▶ _TO DO_:
Your response should contain only the lines running from the top of the data below through the line with "enero 23, 2024", both included. Pictures must be omitted.

▶ _Saved data entries_:
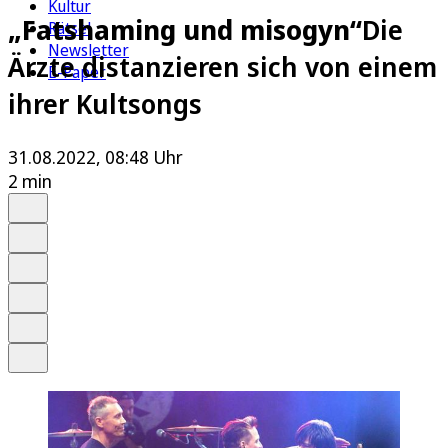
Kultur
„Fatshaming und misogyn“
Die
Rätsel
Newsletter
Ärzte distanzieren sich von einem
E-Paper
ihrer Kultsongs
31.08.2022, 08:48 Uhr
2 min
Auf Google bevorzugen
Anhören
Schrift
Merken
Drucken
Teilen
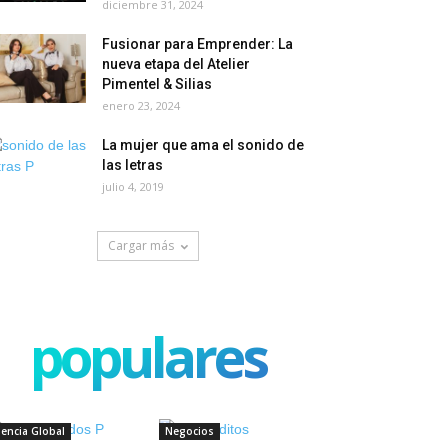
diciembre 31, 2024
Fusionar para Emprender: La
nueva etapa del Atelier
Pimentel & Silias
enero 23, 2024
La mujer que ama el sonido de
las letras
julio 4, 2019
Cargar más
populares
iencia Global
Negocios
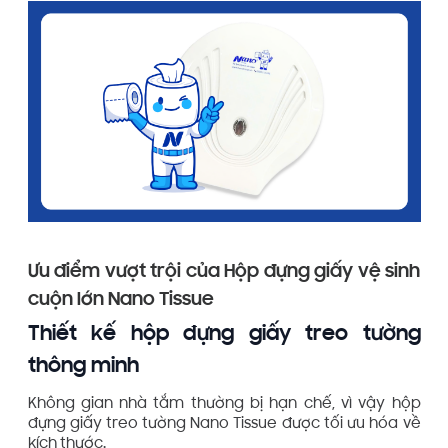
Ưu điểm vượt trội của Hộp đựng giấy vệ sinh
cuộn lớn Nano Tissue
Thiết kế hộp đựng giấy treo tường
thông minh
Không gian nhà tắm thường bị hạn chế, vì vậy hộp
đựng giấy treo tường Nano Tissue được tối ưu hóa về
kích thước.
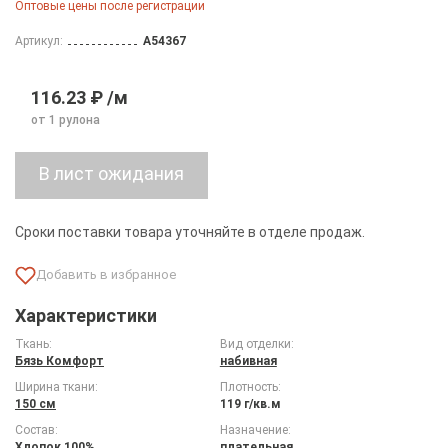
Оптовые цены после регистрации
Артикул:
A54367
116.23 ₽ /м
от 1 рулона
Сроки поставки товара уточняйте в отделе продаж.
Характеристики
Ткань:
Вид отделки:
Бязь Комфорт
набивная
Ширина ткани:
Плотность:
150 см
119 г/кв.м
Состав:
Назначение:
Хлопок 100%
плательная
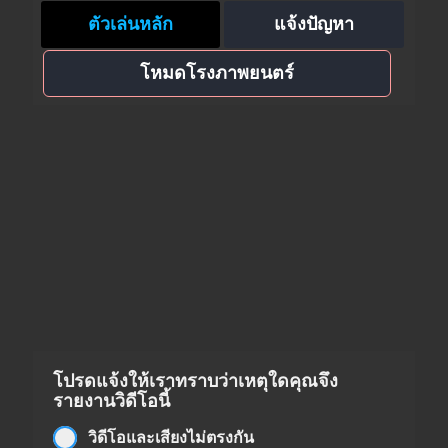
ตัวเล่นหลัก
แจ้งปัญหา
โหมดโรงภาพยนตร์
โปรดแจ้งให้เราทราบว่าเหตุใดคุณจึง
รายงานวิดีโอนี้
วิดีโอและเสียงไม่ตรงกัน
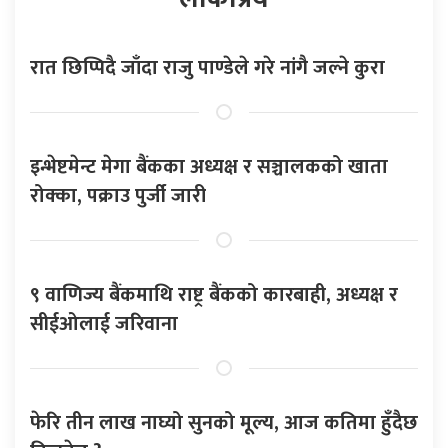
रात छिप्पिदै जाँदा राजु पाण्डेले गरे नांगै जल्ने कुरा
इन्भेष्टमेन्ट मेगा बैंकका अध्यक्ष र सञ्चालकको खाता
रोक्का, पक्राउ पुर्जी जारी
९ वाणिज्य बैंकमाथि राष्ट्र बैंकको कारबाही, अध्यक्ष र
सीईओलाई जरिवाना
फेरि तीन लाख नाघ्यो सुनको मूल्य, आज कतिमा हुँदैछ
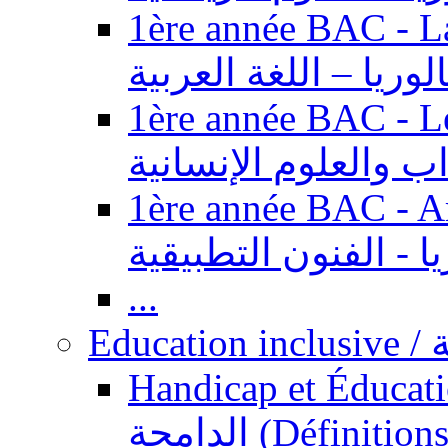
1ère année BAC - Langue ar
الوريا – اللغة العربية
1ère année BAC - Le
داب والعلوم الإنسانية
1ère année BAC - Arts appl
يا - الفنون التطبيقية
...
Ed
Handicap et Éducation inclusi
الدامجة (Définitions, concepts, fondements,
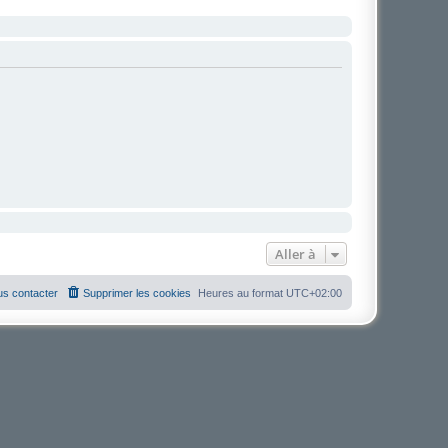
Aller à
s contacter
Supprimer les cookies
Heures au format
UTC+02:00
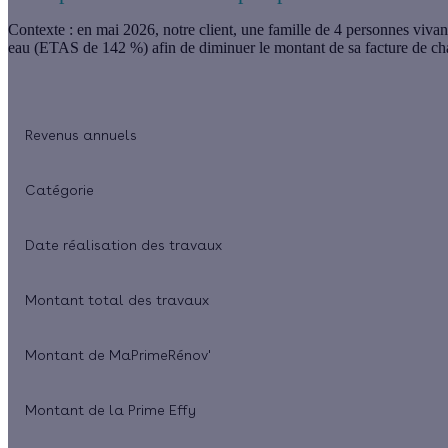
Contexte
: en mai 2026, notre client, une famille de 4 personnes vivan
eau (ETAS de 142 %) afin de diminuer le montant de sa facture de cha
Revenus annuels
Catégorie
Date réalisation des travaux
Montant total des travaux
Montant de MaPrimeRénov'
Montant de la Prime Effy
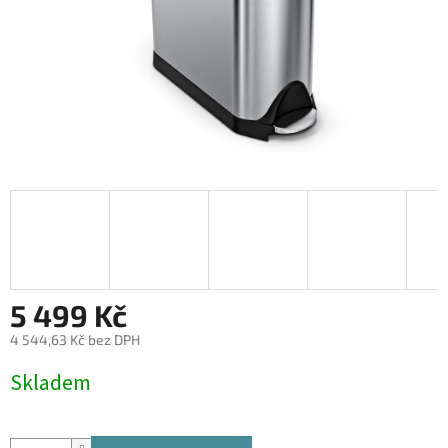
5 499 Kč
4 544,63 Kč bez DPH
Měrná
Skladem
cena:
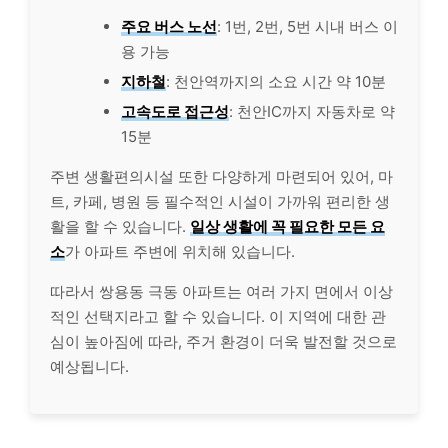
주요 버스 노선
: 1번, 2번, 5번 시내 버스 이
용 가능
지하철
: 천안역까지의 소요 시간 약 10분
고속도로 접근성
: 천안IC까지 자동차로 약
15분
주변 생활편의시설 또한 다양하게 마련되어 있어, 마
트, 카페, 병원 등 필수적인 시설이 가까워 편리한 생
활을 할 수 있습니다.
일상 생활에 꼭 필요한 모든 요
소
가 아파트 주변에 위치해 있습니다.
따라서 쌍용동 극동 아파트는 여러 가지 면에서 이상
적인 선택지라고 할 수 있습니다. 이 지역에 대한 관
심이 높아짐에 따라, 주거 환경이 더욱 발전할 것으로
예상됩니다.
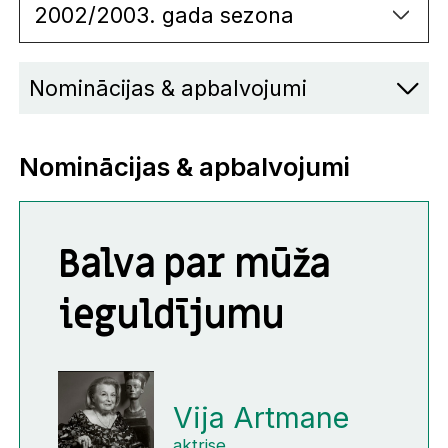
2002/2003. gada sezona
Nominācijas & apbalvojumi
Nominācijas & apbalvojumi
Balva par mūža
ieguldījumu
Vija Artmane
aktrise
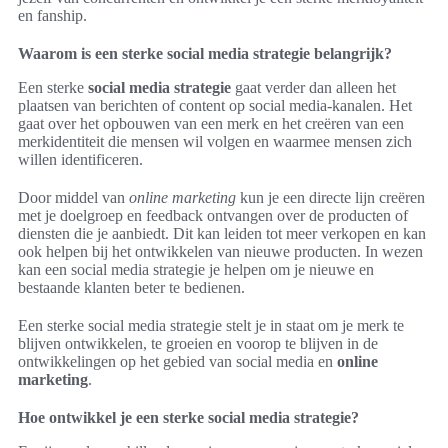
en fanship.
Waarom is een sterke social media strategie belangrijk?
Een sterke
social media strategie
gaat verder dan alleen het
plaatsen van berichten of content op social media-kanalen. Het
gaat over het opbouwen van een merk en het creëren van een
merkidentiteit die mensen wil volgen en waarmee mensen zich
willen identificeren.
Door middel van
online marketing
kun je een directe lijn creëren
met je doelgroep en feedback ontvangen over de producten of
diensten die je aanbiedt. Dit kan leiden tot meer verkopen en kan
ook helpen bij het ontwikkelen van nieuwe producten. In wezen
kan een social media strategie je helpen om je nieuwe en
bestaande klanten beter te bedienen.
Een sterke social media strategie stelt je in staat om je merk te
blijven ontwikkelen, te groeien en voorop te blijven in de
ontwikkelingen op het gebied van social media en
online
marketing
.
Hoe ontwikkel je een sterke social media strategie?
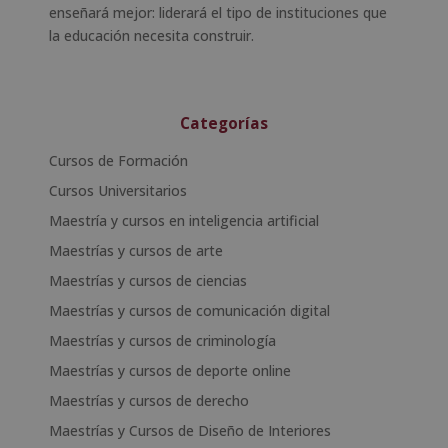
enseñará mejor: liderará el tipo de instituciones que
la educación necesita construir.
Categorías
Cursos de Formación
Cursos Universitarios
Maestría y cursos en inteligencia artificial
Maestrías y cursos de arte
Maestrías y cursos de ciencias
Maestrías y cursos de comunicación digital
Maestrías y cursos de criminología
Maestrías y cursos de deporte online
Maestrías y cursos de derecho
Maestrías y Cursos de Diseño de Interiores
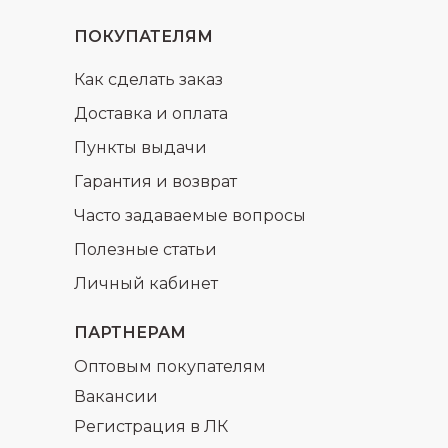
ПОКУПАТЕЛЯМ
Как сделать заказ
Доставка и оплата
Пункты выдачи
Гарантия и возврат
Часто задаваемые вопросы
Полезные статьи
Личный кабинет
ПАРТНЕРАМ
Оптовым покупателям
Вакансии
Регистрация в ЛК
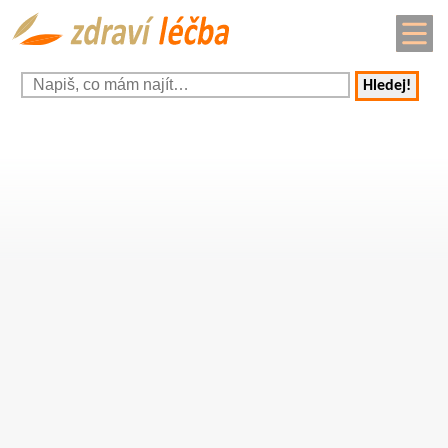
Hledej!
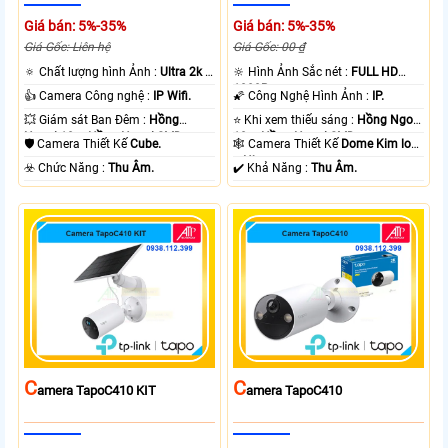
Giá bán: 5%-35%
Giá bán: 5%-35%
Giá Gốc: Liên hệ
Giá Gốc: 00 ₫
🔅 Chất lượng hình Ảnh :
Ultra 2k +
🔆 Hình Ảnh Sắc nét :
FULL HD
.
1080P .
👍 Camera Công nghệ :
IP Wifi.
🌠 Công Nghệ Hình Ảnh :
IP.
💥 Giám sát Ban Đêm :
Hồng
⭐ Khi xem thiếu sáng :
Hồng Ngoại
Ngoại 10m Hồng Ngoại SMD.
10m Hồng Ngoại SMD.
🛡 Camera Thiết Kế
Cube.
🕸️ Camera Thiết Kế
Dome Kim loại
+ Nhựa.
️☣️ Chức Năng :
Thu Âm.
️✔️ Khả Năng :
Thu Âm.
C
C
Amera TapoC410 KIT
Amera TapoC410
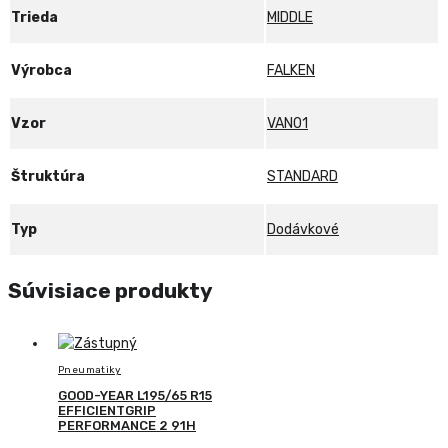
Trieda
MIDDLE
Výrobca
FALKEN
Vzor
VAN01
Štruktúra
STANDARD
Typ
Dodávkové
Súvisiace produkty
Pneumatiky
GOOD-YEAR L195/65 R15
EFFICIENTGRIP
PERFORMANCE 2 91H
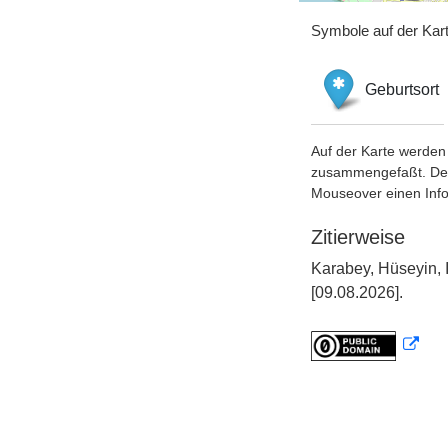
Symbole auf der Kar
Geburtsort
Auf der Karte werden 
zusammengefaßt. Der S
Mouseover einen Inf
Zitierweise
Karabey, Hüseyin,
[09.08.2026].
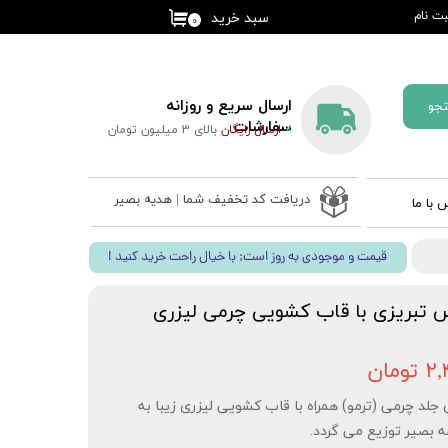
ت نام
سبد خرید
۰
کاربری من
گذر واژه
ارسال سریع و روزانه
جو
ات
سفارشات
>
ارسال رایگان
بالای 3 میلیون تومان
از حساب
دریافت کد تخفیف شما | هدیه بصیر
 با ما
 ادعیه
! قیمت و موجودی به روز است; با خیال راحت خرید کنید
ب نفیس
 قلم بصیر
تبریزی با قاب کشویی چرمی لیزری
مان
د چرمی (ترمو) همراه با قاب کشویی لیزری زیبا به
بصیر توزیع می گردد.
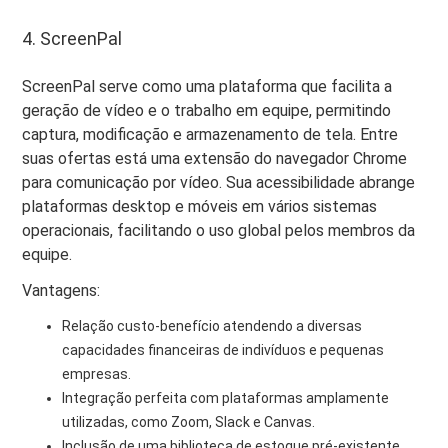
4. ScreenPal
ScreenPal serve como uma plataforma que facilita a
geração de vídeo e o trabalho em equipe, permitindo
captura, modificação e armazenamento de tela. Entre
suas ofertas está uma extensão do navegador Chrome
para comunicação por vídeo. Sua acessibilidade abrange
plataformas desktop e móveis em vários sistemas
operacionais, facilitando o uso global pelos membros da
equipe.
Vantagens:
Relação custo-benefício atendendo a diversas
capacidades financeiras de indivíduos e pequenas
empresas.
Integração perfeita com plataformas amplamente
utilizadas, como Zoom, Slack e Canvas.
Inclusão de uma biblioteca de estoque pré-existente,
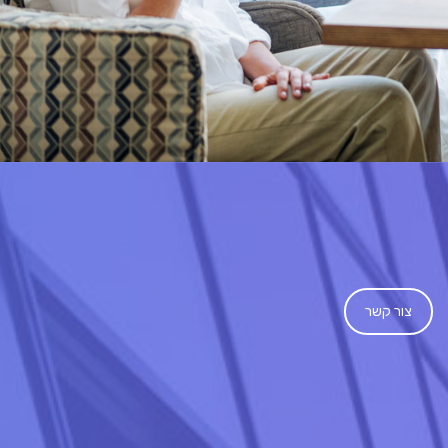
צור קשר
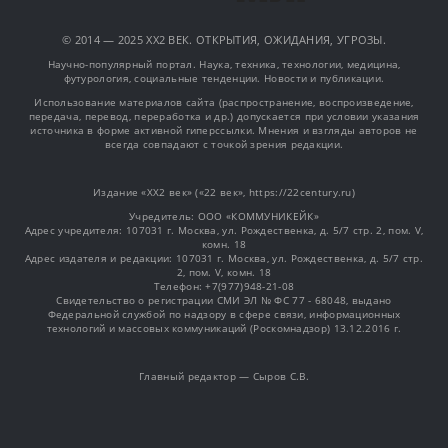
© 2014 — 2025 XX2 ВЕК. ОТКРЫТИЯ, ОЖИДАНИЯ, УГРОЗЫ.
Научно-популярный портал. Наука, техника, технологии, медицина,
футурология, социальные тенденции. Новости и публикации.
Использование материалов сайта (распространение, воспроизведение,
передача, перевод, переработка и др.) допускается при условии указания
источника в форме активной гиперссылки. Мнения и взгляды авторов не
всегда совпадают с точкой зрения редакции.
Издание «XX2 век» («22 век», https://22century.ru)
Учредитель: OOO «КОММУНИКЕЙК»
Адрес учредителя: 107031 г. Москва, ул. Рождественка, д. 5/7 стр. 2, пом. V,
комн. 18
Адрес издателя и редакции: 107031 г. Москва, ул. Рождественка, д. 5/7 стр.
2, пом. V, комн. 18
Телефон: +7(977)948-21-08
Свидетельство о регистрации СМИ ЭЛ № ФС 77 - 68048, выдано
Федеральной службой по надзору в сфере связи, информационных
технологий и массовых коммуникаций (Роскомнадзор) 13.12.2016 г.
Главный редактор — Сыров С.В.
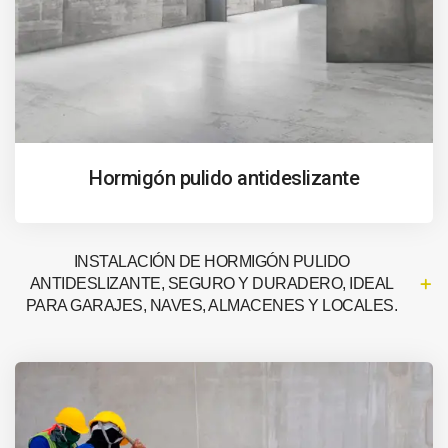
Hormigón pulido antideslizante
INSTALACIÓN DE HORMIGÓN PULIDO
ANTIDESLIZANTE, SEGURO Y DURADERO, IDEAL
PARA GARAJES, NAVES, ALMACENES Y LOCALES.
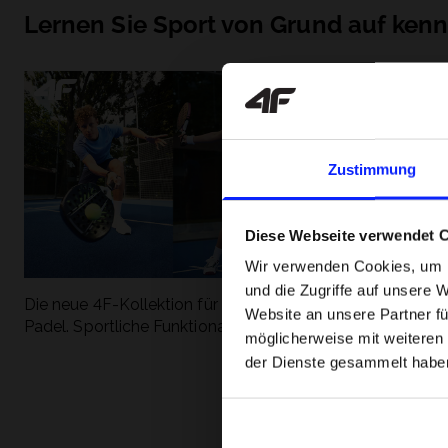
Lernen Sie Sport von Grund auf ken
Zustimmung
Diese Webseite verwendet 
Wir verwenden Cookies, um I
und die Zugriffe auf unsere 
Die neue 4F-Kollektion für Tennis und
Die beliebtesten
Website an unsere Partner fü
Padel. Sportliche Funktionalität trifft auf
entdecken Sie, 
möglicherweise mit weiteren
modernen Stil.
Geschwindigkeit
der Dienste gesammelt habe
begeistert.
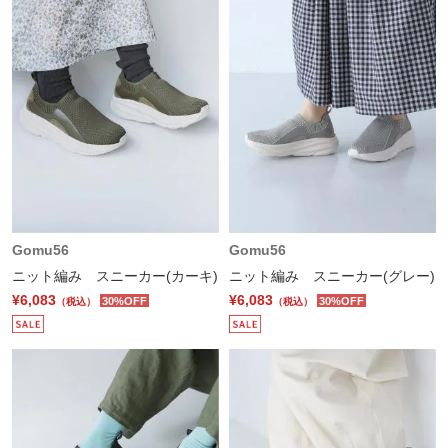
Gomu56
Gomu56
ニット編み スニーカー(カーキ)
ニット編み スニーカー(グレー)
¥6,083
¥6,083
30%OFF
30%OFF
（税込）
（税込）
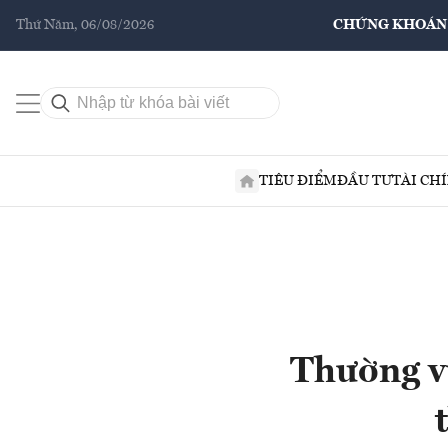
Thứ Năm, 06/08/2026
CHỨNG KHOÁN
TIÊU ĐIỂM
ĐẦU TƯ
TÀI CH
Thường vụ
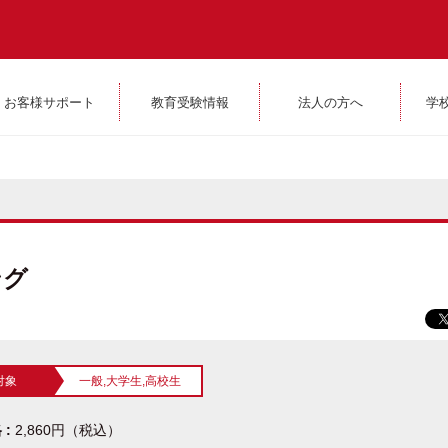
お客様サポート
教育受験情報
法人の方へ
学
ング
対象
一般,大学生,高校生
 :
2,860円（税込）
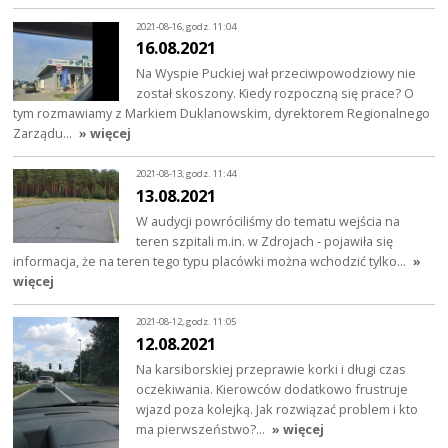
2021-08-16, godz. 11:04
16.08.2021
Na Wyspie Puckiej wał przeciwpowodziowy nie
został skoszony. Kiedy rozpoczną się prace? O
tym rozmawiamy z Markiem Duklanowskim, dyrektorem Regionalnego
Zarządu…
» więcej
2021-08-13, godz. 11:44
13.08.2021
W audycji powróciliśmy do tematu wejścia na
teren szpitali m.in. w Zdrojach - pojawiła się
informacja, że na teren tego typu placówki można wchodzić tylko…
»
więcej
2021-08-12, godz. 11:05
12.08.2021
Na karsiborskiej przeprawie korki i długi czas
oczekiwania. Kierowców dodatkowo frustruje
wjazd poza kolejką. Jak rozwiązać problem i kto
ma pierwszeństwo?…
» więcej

▶ _TASK OUTPUT_:
Kultur
„Fatshaming und misogyn“
Die
Rätsel
Newsletter
Ärzte distanzieren sich von einem
E-Paper
ihrer Kultsongs
31.08.2022, 08:48 Uhr
2 min
Auf Google bevorzugen
Anhören
Schrift
Merken
Drucken
Teilen
diciembre 31, 2024
Fusionar para Emprender: La
nueva etapa del Atelier
Pimentel & Silias
enero 23, 2024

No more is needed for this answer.